Abstract

Research on metallothionein (MT), unlike studies on any other metalloprotein, captures best the difficulties that investigators faced, and continue to face, when relating protein structure to protein function. This article discusses the structural complexity of the family of human MTs with the goal of providing a background for future investigations of their functions in health and disease by molecular and atomic spectroscopies. The analytical (bio)chemist needs to overcome formidable challenges in terms of sample preparation and speciation. MTs are expressed tissue- and isoprotein-specifically; their expression responds to a variety of physiological and environmental stimuli; they are present as closely related products of at least ten different genes, several of which can be expressed simultaneously at considerably different levels in a given tissue; they have additional polymorphic forms, variable metal load, oxidation states, and degrees of polymerization; they react with different metals and thiol-modifying agents; they are localized in the extracellular and intracellular space and re-distribute subcellularly.
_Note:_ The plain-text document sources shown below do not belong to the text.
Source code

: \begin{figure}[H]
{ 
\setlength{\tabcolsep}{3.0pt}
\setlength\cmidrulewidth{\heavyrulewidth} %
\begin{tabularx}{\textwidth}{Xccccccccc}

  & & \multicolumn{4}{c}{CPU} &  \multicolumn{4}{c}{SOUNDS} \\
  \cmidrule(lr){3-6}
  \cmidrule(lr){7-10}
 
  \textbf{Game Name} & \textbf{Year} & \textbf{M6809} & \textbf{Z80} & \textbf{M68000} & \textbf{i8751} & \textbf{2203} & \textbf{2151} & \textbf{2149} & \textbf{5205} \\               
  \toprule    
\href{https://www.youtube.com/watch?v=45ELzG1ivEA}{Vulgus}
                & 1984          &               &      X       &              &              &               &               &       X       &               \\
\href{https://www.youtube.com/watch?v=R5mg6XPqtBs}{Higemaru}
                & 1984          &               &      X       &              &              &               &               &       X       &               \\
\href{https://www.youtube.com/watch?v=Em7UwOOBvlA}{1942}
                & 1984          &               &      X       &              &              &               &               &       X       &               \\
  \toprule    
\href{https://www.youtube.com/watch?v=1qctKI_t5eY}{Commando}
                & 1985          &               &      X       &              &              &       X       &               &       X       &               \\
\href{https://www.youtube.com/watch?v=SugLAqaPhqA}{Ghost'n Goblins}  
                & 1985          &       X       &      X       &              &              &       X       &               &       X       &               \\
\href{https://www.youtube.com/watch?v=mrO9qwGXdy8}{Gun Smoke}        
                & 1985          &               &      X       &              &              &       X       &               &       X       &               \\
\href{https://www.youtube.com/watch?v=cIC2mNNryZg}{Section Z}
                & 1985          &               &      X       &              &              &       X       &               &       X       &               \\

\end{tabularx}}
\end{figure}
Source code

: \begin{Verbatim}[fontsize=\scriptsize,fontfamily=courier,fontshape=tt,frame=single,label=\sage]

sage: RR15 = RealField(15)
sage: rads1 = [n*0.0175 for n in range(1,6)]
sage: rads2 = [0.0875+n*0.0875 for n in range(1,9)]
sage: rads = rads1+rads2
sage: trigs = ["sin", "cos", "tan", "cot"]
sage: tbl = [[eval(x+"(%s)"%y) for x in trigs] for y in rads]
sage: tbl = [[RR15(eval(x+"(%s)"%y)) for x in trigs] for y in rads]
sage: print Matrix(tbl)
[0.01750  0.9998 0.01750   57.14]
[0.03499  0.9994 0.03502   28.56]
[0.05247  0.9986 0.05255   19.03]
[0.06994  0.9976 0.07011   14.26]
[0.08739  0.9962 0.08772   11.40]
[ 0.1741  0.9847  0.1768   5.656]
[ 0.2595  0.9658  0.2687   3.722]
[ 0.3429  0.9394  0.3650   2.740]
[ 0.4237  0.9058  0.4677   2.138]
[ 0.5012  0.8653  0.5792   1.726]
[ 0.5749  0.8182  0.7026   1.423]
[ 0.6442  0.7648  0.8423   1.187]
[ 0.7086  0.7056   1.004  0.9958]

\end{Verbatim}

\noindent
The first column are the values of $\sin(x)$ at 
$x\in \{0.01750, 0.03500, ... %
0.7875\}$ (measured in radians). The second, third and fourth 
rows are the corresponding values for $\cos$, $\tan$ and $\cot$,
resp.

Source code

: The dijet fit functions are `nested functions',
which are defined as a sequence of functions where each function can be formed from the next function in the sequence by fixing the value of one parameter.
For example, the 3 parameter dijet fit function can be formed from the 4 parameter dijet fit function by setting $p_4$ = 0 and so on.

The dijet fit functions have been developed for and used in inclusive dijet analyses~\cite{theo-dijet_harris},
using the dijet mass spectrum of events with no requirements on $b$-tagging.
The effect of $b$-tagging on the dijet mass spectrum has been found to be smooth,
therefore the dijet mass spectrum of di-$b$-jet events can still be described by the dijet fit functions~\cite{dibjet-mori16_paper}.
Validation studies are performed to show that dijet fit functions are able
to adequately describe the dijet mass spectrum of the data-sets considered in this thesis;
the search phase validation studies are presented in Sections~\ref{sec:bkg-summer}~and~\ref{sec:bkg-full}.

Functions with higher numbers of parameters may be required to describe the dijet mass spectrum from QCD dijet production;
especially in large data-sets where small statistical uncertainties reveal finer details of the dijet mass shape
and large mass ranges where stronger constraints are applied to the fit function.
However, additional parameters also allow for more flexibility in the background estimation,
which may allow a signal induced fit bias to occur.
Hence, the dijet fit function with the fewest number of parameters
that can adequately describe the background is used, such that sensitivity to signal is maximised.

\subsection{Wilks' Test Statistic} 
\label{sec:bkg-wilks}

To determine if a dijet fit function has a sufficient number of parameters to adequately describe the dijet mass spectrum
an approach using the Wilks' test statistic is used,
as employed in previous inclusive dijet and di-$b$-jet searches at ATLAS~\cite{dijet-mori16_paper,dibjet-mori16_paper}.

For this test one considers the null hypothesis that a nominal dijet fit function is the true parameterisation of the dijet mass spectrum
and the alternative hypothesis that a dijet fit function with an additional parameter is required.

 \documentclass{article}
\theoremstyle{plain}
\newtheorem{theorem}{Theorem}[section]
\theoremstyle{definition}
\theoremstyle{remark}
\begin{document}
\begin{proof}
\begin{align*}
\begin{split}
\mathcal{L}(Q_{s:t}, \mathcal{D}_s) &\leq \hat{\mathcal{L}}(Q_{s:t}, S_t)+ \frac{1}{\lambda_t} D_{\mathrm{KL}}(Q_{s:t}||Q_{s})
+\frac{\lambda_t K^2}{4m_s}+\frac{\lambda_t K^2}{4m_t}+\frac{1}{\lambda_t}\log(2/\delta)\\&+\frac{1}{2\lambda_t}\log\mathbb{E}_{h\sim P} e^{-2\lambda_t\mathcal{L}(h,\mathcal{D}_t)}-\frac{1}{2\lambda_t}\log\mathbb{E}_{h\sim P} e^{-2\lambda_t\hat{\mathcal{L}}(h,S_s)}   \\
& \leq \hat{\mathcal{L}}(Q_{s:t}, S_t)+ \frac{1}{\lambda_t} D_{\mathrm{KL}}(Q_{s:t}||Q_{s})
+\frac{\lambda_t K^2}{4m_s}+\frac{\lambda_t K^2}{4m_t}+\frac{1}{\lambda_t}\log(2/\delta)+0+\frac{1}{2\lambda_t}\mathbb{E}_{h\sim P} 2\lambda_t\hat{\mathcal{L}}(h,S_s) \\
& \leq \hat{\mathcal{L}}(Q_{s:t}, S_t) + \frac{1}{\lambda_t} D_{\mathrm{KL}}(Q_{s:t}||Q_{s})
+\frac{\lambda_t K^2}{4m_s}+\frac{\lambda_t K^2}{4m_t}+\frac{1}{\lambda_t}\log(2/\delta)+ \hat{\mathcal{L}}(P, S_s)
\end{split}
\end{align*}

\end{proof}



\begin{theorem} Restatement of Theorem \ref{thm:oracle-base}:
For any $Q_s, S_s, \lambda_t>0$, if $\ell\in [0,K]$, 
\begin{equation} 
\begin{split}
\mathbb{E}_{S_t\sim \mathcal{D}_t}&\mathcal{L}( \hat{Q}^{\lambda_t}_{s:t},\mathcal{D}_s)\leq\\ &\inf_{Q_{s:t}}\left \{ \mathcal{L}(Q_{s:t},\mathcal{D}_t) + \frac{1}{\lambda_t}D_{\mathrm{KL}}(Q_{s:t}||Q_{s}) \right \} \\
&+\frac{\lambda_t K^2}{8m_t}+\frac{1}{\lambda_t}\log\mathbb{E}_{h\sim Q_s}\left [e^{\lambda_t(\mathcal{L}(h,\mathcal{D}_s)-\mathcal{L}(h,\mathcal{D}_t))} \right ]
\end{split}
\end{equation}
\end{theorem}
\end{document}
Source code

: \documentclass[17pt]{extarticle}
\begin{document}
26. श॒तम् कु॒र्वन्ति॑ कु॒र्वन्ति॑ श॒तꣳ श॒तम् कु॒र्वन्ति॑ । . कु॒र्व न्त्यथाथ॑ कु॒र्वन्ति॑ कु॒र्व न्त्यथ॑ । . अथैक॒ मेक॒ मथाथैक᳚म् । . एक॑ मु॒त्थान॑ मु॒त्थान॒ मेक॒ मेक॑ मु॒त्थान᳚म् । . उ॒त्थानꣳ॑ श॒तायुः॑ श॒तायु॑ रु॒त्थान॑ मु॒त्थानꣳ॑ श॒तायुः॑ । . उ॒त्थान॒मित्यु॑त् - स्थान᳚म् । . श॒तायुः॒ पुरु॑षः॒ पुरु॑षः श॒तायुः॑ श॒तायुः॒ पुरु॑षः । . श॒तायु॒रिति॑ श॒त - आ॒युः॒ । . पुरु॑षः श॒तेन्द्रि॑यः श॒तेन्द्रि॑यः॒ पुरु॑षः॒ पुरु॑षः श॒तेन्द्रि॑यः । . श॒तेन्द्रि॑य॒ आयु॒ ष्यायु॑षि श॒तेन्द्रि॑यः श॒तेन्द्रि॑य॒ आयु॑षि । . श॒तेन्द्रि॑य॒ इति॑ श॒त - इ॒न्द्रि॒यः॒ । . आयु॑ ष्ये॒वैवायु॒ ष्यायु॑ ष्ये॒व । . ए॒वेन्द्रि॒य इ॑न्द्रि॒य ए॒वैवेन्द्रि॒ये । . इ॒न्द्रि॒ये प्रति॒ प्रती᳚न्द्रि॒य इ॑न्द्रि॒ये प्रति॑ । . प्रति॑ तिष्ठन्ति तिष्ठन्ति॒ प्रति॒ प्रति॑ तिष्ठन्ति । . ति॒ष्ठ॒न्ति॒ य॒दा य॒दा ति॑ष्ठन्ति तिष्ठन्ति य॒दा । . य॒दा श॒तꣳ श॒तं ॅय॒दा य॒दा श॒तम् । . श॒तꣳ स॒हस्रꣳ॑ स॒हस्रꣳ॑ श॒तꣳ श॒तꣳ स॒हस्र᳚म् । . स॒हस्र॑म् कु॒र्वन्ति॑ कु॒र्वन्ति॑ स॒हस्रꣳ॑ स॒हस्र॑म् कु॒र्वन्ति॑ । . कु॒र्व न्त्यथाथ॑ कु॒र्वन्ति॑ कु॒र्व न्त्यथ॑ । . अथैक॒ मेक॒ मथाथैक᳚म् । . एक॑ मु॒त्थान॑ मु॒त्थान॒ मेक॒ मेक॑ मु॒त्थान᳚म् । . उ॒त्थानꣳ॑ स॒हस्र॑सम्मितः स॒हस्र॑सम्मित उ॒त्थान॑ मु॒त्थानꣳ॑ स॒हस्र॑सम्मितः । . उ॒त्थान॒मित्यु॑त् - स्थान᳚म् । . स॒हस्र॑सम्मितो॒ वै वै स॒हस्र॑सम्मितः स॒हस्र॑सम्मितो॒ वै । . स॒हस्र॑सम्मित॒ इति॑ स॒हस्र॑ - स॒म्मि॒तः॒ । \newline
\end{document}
Results from the application of highly sensitive fluorimetric techniques suggest that the active form of the zinc/thiolate clusters in MT is not the one described by X-ray crystallography or NMR spectroscopy and that the thiol chemistry is the central aspect of MT's mechanism of action. MT is not saturated with zinc ions under normal physiological conditions, and it exists to variable extent in the apoform (thionein) and in partially oxidized forms (thionin). The complexity of human MTs calls for metallomics and metalloproteomics approaches that integrate the knowledge from several scientific disciplines. Any interpretation of MT functions is based on the linkage between the metal ions and their sulfur ligands from the cysteines. Studies on the antioxidant or reactive species-scavenging properties of the cysteine sulfurs of MT need to take the effects on zinc metabolism into account, while any studies with transition metal ions need to consider the effect of metal binding on the reactivity of the cysteine sulfurs.